Thanasi Letras, Director of Technology
"A Bryn Mawr education teaches our students to look at the world in a different way. It shows them they can ask questions that maybe wouldn’t be asked otherwise – it gives them the courage to do that."
Bryn Mawr has become very involved in 3D printing, and you have been a big part of that. What do you think the benefits are of girls exploring that technology?
I think that it lets them try things and see a result quickly, and that rapid succession of trying different ideas leads to innovation. They have created some really incredible things with the 3D printer, like the drone that recently won second place at the FabSlam competition. It’s fun, because in a club setting I get to know the girls on a different level and we can share an interest that is outside the usual day-to-day interactions we have.
You teach an elective called Cybersecurity and Ethical Hacking.
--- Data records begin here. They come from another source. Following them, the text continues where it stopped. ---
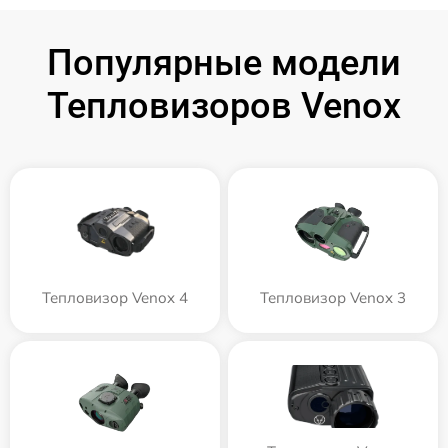
Популярные модели
Тепловизоров Venox
Тепловизор Venox 4
Тепловизор Venox 3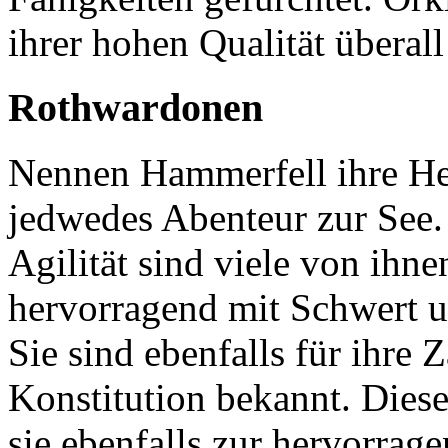
ihrer hohen Qualität überall
Rothwardonen
Nennen Hammerfell ihre Hei
jedwedes Abenteur zur See.
Agilität sind viele von ihne
hervorragend mit Schwert 
Sie sind ebenfalls für ihre 
Konstitution bekannt. Dies
sie ebenfalls zur hervorrag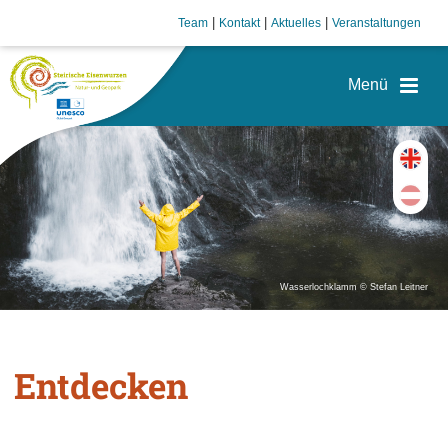
|
|
|
Team
Kontakt
Aktuelles
Veranstaltungen
Wasserlochklamm © Stefan Leitner
Entdecken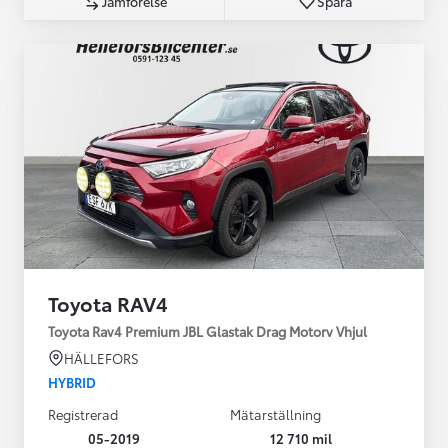
Jämförelse
Spara
Toyota RAV4
Toyota Rav4 Premium JBL Glastak Drag Motorv Vhjul
HÄLLEFORS
HYBRID
Registrerad
Mätarställning
05-2019
12 710 mil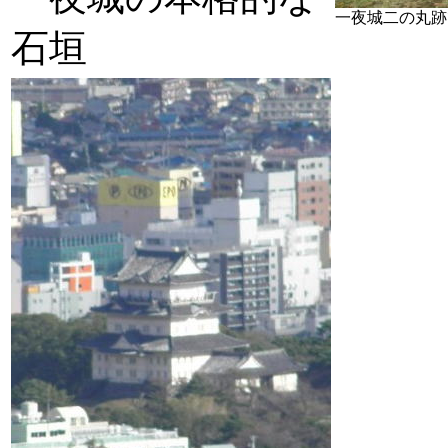
一夜城二の丸跡
石垣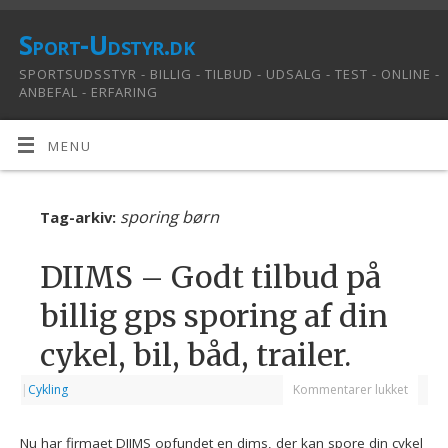
Sport-Udstyr.dk
SPORTSUDSSTYR - BILLIG - TILBUD - UDSALG - TEST - ONLINE -
ANBEFAL - ERFARING
MENU
sporing børn
Tag-arkiv:
DIIMS – Godt tilbud på
billig gps sporing af din
cykel, bil, båd, trailer.
|
Cykling
Kommentarer lukket
Nu har firmaet DIIMS opfundet en dims, der kan spore din cykel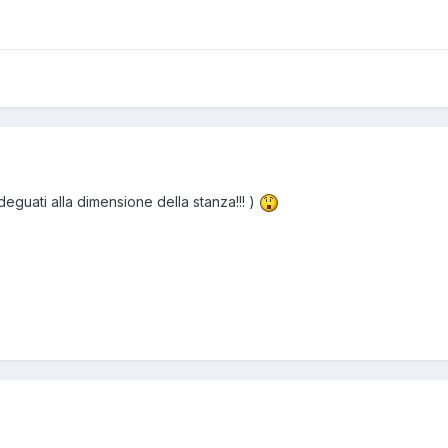
guati alla dimensione della stanza!!! )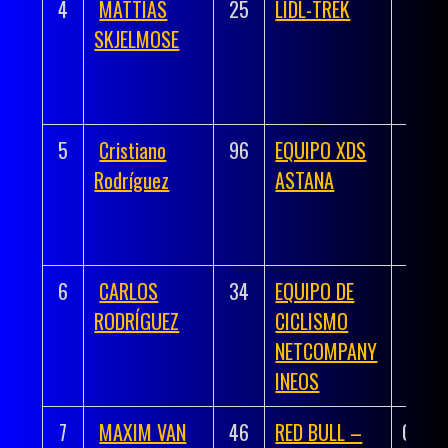
4
MATTIAS
25
LIDL-TREK
03h 
SKJELMOSE
38
5
Cristiano
96
EQUIPO XDS
03h 
Rodríguez
ASTANA
38
6
CARLOS
34
EQUIPO DE
03h 
RODRÍGUEZ
CICLISMO
43
NETCOMPANY
INEOS
7
MAXIM VAN
46
RED BULL –
03:36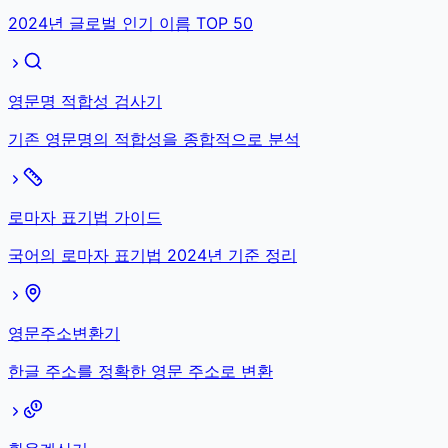
2024년 글로벌 인기 이름 TOP 50
영문명 적합성 검사기
기존 영문명의 적합성을 종합적으로 분석
로마자 표기법 가이드
국어의 로마자 표기법 2024년 기준 정리
영문주소변환기
한글 주소를 정확한 영문 주소로 변환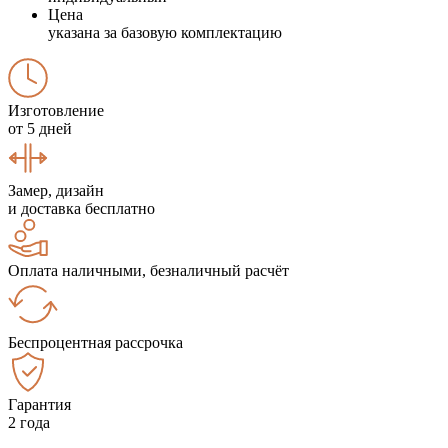
Цена
указана за базовую комплектацию
Изготовление
от 5 дней
Замер, дизайн
и доставка бесплатно
Оплата наличными, безналичный расчёт
Беспроцентная рассрочка
Гарантия
2 года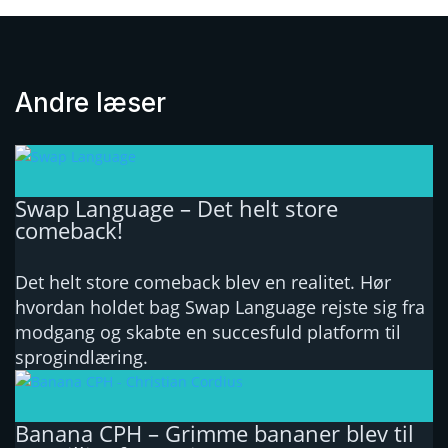
Andre læser
Swap Language – Det helt store
comeback!
Det helt store comeback blev en realitet. Hør
hvordan holdet bag Swap Language rejste sig fra
modgang og skabte en succesfuld platform til
sprogindlæring.
Banana CPH – Grimme bananer blev til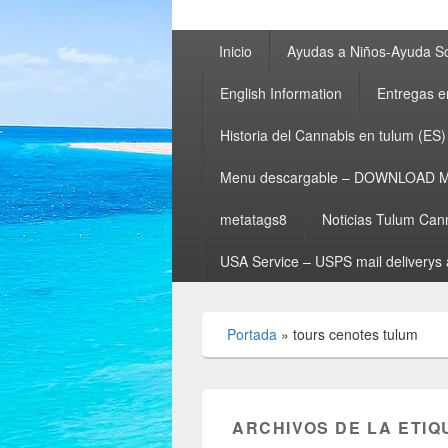
Menú
Inicio
Ayudas a Niños-Ayuda So
principal
English Information
Entregas e
Historia del Cannabis en tulum (ES)
Menu descargable – DOWNLOAD 
metatags8
Noticias Tulum Can
USA Service – USPS mail deliverys 
Portada
»
tours cenotes tulum
ARCHIVOS DE LA ETIQ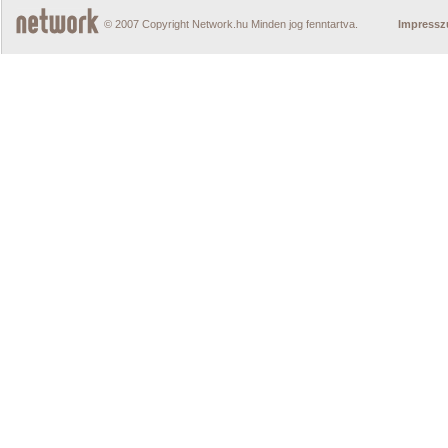
© 2007 Copyright Network.hu Minden jog fenntartva.
Impress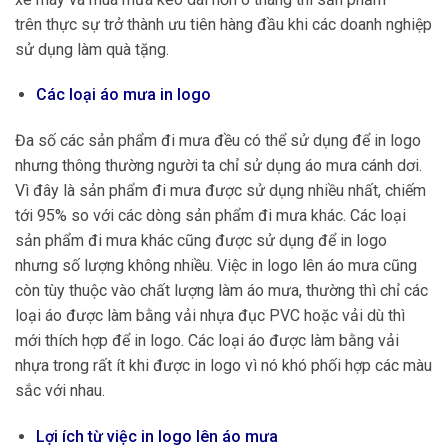
trên thực sự trở thành ưu tiên hàng đầu khi các doanh nghiệp
sử dụng làm quà tặng.
Các loại áo mưa in logo
Đa số các sản phẩm đi mưa đều có thể sử dụng để in logo
nhưng thông thường người ta chỉ sử dụng áo mưa cánh dơi.
Vì đây là sản phẩm đi mưa được sử dụng nhiều nhất, chiếm
tới 95% so với các dòng sản phẩm đi mưa khác. Các loại
sản phẩm đi mưa khác cũng được sử dụng để in logo
nhưng số lượng không nhiều. Việc in logo lên áo mưa cũng
còn tùy thuộc vào chất lượng làm áo mưa, thường thì chỉ các
loại áo được làm bằng vải nhựa đục PVC hoặc vải dù thì
mới thích hợp để in logo. Các loại áo được làm bằng vải
nhựa trong rất ít khi được in logo vì nó khó phối hợp các màu
sắc với nhau.
Lợi ích từ việc in logo lên áo mưa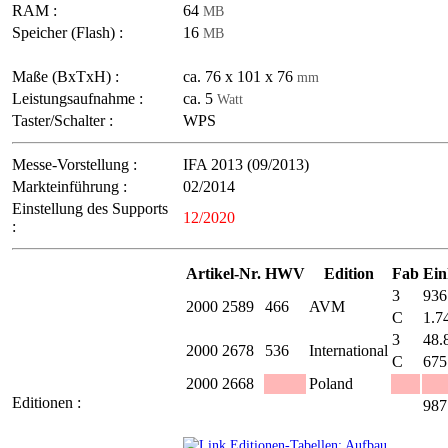
RAM :
64
MB
Speicher (Flash) :
16
MB
Maße (BxTxH) :
ca. 76 x 101 x 76
mm
Leistungsaufnahme :
ca. 5
Watt
Taster/Schalter :
WPS
Messe-Vorstellung :
IFA 2013 (09/2013)
Markteinführung :
02/2014
Einstellung des Supports
12/2020
:
Artikel-Nr.
HWV
Edition
Fab
Ein
3
936
2000 2589
466
AVM
C
1.7
3
48.
2000 2678
536
International
C
675
2000 2668
Poland
Editionen :
987
Editionen-Tabellen: Aufbau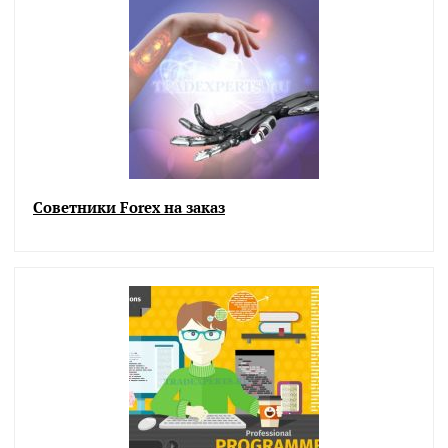
Советники Forex на заказ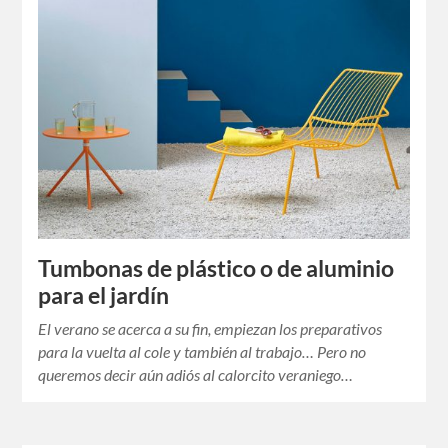
Tumbonas de plástico o de aluminio
para el jardín
El verano se acerca a su fin, empiezan los preparativos
para la vuelta al cole y también al trabajo… Pero no
queremos decir aún adiós al calorcito veraniego…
What made you decide to teach that?
It started as a course we taught for a few years called Network Concepts and Design, and then we sort of retooled it with a different focus on cybersecurity and ethical hacking because, one, that’s where there is a lot of interest – there’s a lot of stuff about it in the media – and two, it’s a good thing to give our students exposure to if they want to go into technology in college or as a career because it’s a growing field in technology.
What do you think is the most valuable thing about a Bryn Mawr education?
I think it teaches our students to look at the world in a different way. It shows them they can ask questions that maybe wouldn’t be asked otherwise – it gives them the courage to do that. It also teaches them that there are many different viewpoints, and to look at all of those viewpoints and consider them when thinking about an issue.